Senator LUDLAM (Western Australia) (17:41): I would just like to add a few comments to those of the deputy chair of the committee on behalf of the Australian Greens.

I suppose I will lead off with where Senator Birmingham left off. I suspect that his view is that his glass is half full on the eventual ratification of ACTA; I can assure the chamber that mine is half empty. I do not believe that this is a document that should come into force, and I am extremely pleased that the Joint Standing Committee on Treaties has done something quite unusual; it is unusual that the committee would have produced such a strongly worded document with so many conditions attached to the treaty being ratified by the Australian government. This is one instance where in the interests of a unanimous report—and this is a committee that is very collegial and that does try to bring all views to a consensus—I eventually elected simply to work with the recommendations that we had, and I am very pleased with them.

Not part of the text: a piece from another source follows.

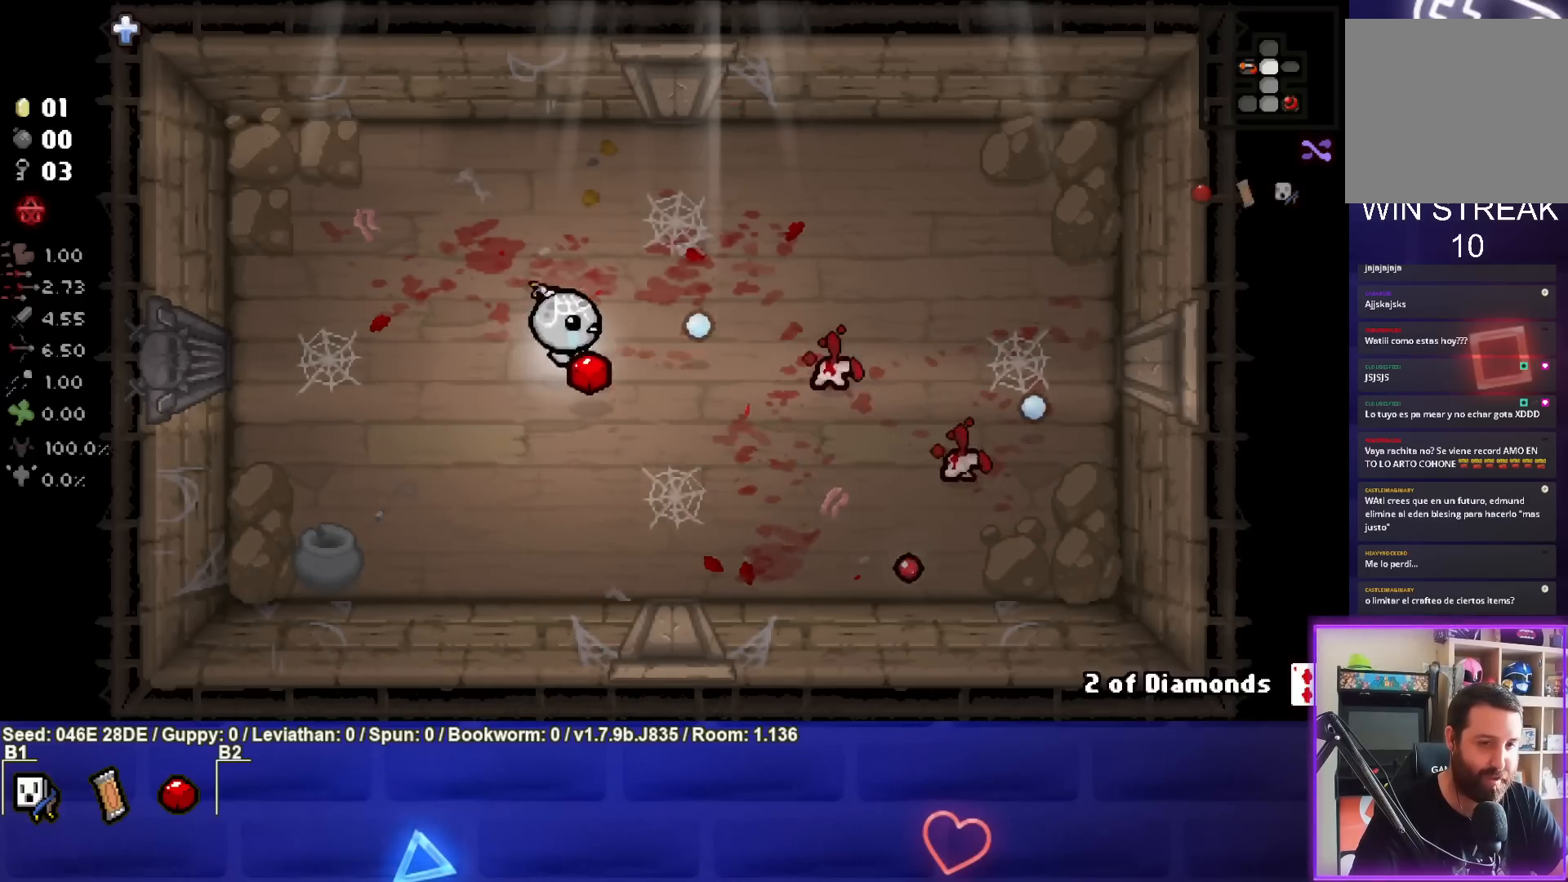
{"buttons": ["CIRCLE"], "left_stick": "down-left", "events": [[50, "left_stick", "center"], [117, "left_stick", "down-left"], [300, "left_stick", "center"], [383, "left_stick", "down-left"]]}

It is an agreement that attempts to create a global standard for intellectual property rights. It kicked off in 2007 with a discussion draft that was distributed in complete secrecy to lobbyists in the IP industry. In May 2008 that document was leaked through the wikileaks website, and the general public got its first look at it. So it is an agreement that was born effectively in secrecy and has remained there until not that long ago. It is called the anticounterfeiting agreement, but you might be surprised to know that it has got nothing whatsoever to do with currency fraud. It is in fact a proposal for an extremely strict global intellectual property rights enforcement regime.

The Australian government has signed this agreement and, almost alone in the world, still believes that it should be ratified without delay. The Joint Standing Committee on Treaties unanimously and strongly disagrees with this view. The committee took evidence from some of Australia's best minds on copyright counterfeiting and patient law and has today presented a unanimous report that distils many of the compelling reasons why I believe ACTA should not come into force.

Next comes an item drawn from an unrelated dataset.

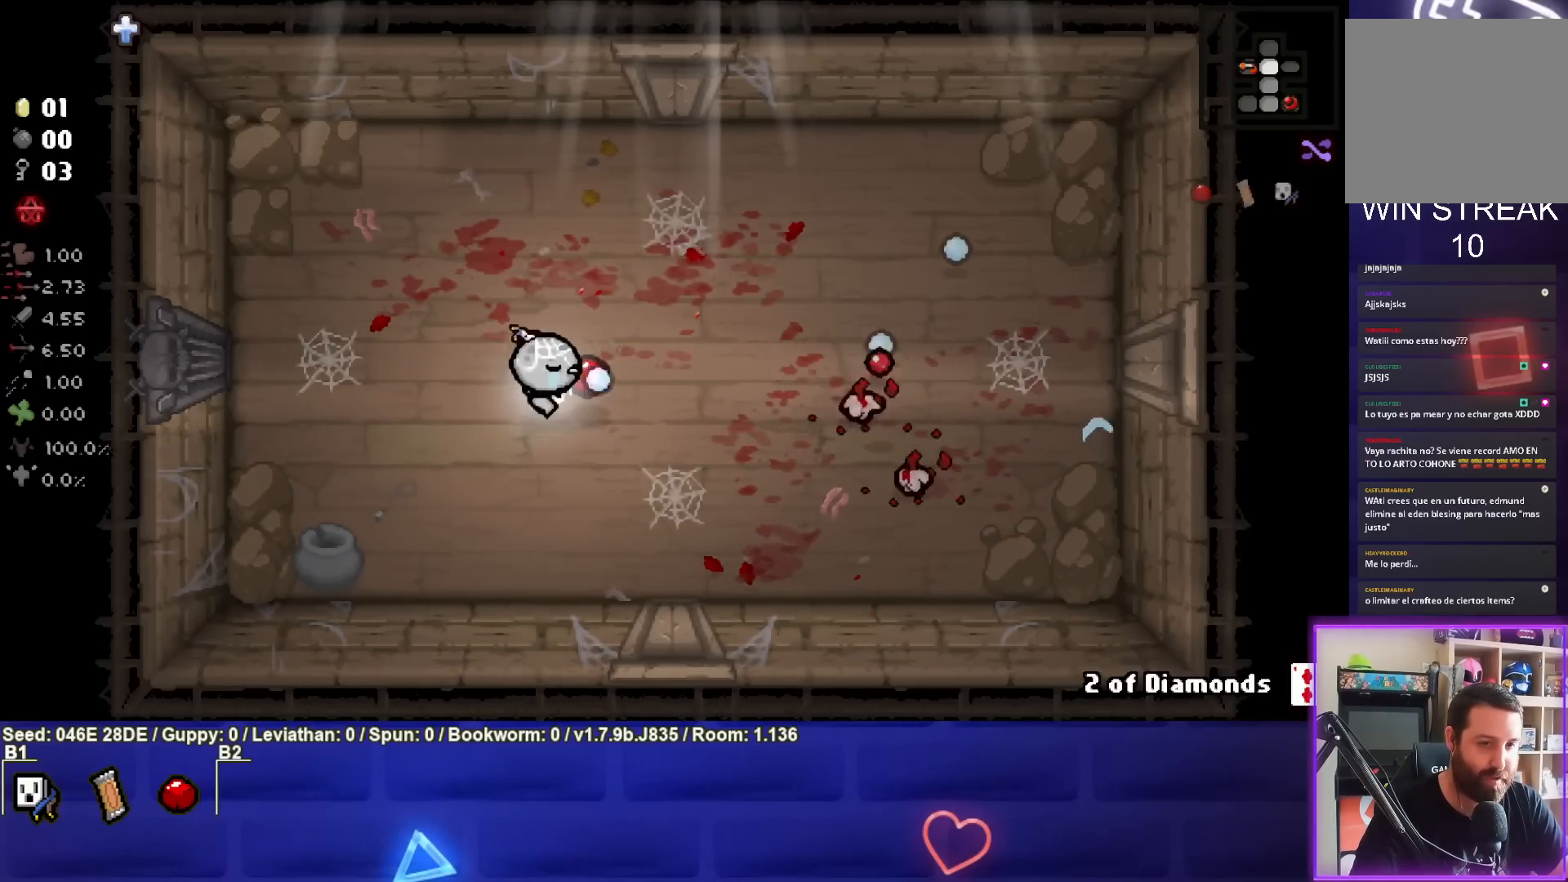
{"buttons": ["CIRCLE"], "left_stick": "right", "events": [[33, "left_stick", "center"], [83, "left_stick", "down-right"], [233, "left_stick", "center"], [350, "left_stick", "down-left"], [500, "left_stick", "right"]]}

DFAT, on the other hand—the department; the negotiators who spoke to the committee and who were quite generous with their time and came back for a second helping after the committee was unsatisfied with their first presentation—are optimistic that ACTA will come into force some day. In fact, the two occasions the department gave evidence to the committee were characterised by a kind of surreal, gritted teeth sort of optimism. The committee has thoroughly examined the text, the arguments and the positions taken by other governments, and we see the writing on the wall. I quote:

… there appears a very real possibility that ACTA will not be ratified by sufficient countries in order to come into existence.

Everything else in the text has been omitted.